>> BEGIN

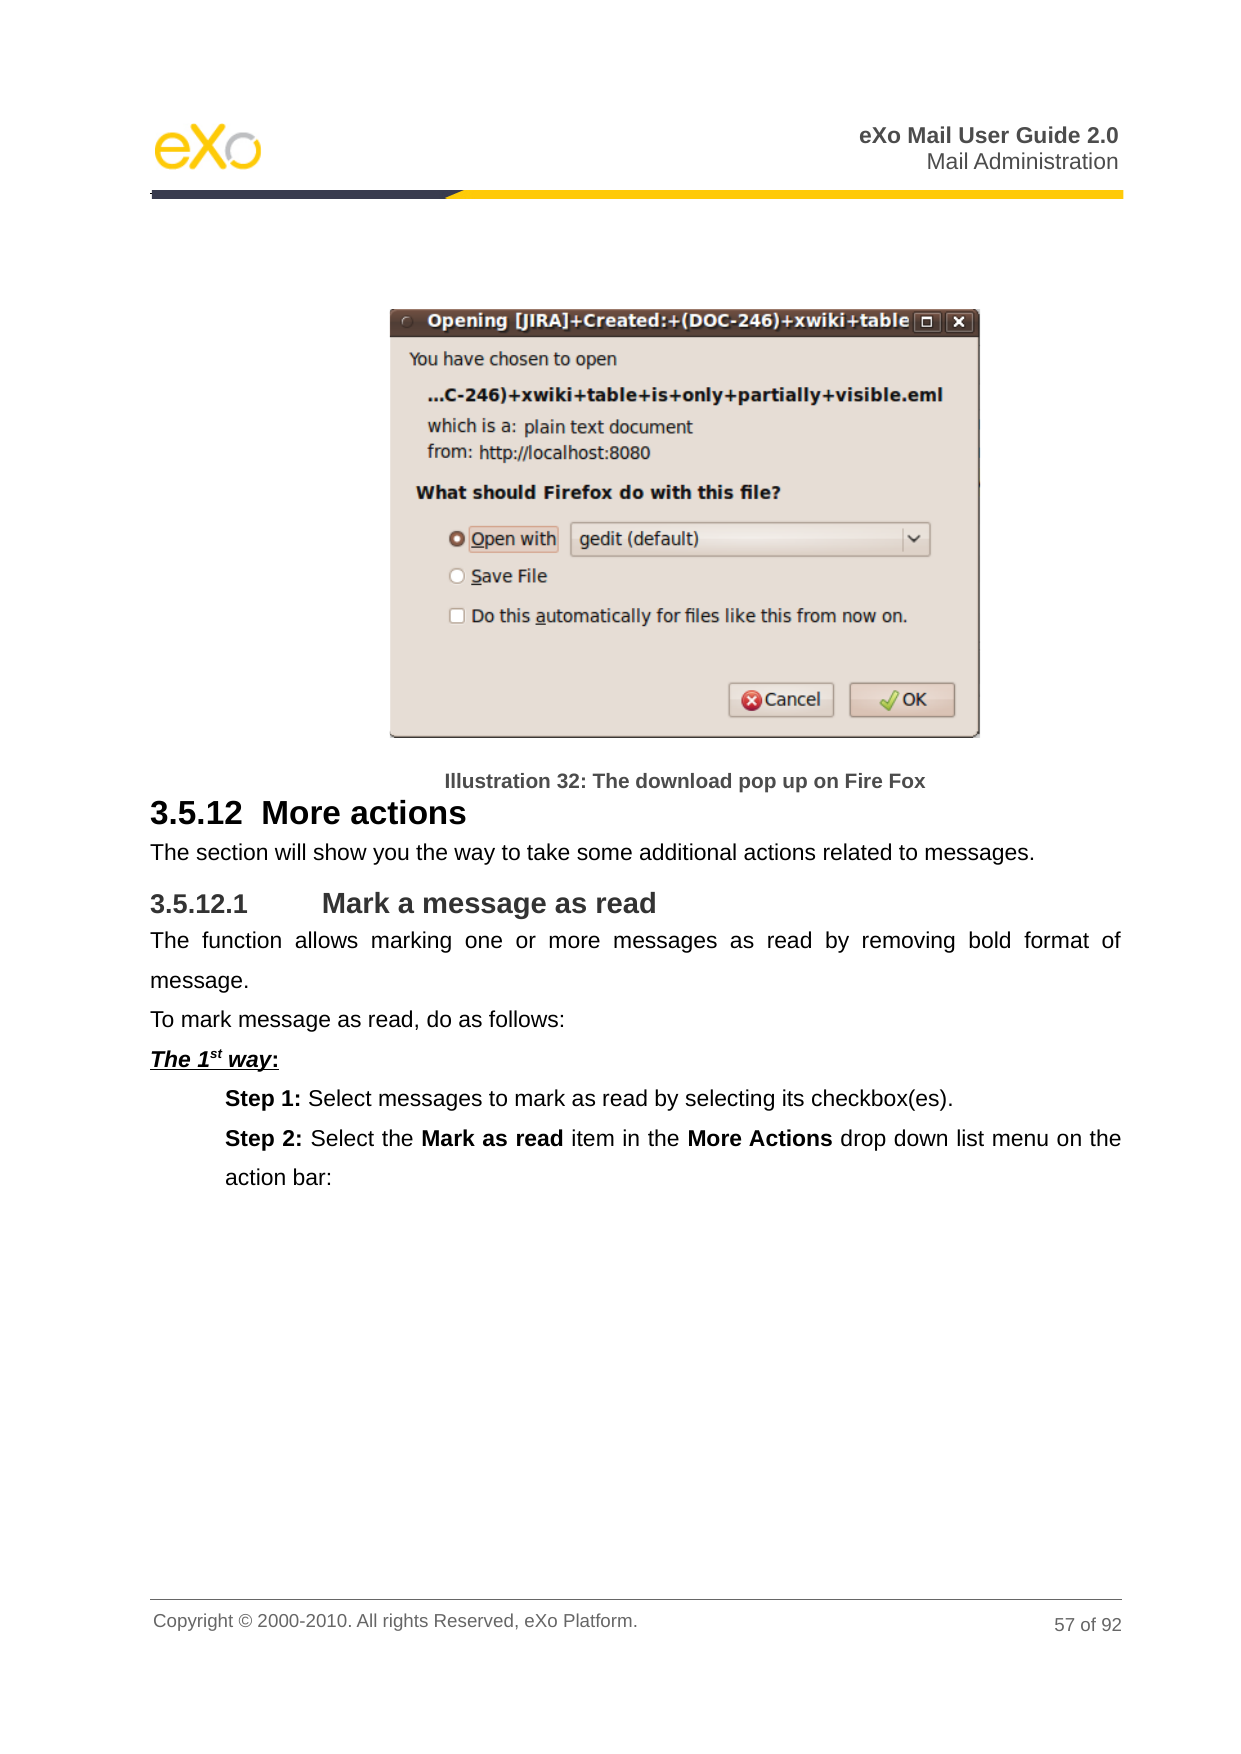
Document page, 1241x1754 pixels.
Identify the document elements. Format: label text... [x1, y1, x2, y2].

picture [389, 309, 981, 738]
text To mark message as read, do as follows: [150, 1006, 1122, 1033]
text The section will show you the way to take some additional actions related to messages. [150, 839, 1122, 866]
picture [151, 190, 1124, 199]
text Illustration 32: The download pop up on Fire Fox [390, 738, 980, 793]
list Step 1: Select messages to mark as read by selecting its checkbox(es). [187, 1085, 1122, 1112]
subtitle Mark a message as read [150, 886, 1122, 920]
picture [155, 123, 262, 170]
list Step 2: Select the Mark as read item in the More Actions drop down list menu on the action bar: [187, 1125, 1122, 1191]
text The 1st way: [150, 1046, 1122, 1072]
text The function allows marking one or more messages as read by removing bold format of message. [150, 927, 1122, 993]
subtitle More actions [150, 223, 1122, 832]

>> END

Aim of the task: Can you quote all of the lines above word for word, leaving the pictures out of your answer?

Output of the exercise:
Document page, 1241x1754 pixels.
Identify the document elements. Format: label text... [x1, y1, x2, y2].

picture [389, 309, 981, 738]
text To mark message as read, do as follows: [150, 1006, 1122, 1033]
text The section will show you the way to take some additional actions related to messages. [150, 839, 1122, 866]
picture [151, 190, 1124, 199]
text Illustration 32: The download pop up on Fire Fox [390, 738, 980, 793]
list Step 1: Select messages to mark as read by selecting its checkbox(es). [187, 1085, 1122, 1112]
subtitle Mark a message as read [150, 886, 1122, 920]
picture [155, 123, 262, 170]
list Step 2: Select the Mark as read item in the More Actions drop down list menu on the action bar: [187, 1125, 1122, 1191]
text The 1st way: [150, 1046, 1122, 1072]
text The function allows marking one or more messages as read by removing bold format of message. [150, 927, 1122, 993]
subtitle More actions [150, 223, 1122, 832]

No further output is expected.